TypeError: float argument required, not matrix

#### Improving recommendations with SVD

In [64]:
def svdEst(dataMat, user, simMeas, item):
    n = shape(dataMat)[1]
    simTotal = 0.0; ratSimTotal = 0.0
    U,Sigma,VT = la.svd(dataMat)
    Sig4 = mat(eye(4)*Sigma[:4]) #arrange Sig4 into a diagonal matrix
    xformedItems = dataMat.T * U[:,:4] * Sig4.I  #create transformed items
    for j in range(n):
        userRating = dataMat[user,j]
        if userRating == 0 or j==item: continue
        similarity = simMeas(xformedItems[item,:].T,\
                             xformedItems[j,:].T)
        print 'the %d and %d similarity is: %f' % (item, j, similarity)
        simTotal += similarity
        ratSimTotal += similarity * userRating
    if simTotal == 0: return 0
    else: return ratSimTotal/simTotal

In [66]:
recommend(myMat, 1, estMethod=svdEst)

TypeError: float argument required, not matrix

In [67]:
recommend(myMat, 1, simMeas= pearson_similarity, estMethod=svdEst)

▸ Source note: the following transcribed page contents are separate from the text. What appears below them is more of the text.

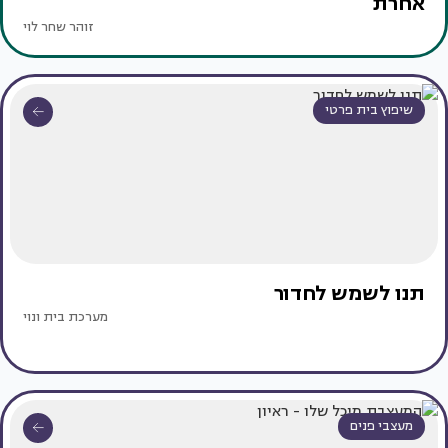
אחרת
זוהר שחר לוי
שיפוץ בית פרטי
תנו לשמש לחדור
מערכת בית ונוי
מעצבי פנים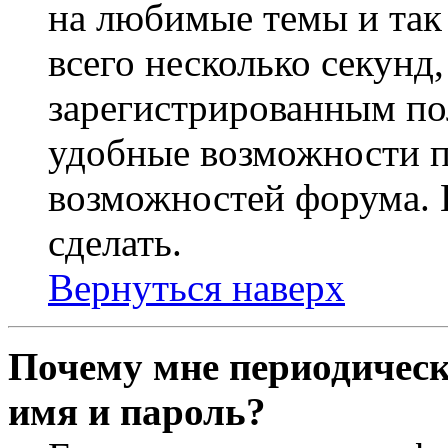
на любимые темы и так 
всего несколько секунд,
зарегистрированным по
удобные возможности 
возможностей форума. 
сделать.
Вернуться наверх
Почему мне периодическ
имя и пароль?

the 1 and 0 similarity is: 0.626075
the 1 and 3 similarity is: 0.672793
the 1 and 4 similarity is: 0.614375
the 2 and 0 similarity is: 0.429334
the 2 and 3 similarity is: 0.387057
the 2 and 4 similarity is: 0.043539


[(2, 3.4992661245386785), (1, 3.3272324280613659)]

### Challenges with building recommendation engines
1. Doing SVD every time we want a projected score will make the system slow, particularly on the larger datasets. The SVD can be done once when the program is launched. On large systems, SVD is done once a day or is done offline. 
2. The user-ratings matrix will be sparse. We can save some memory and computation by storing only the non-zero values. 
3. In our program, we calculate the similarity score for multiple items each time we wanted a recommendation score. The scores are between items so we can reuse them if another user needs them. Another thing commonly done in practice is to compute the similarity score offline and store them. 
4. _Cold start problem_ refers to the problem of making recommendations when we have no data. We can make use of the attributes of the items in such cases.  In our example, we can tag the dishes with a number of parameters such as vegetarian, American BBQ, expensive and so on. We can treat these data for our similarity calculations. This is called content based recommendation. Such type is not as good as collaborative filtering based method, but it might be needed to take care of the cold start problem.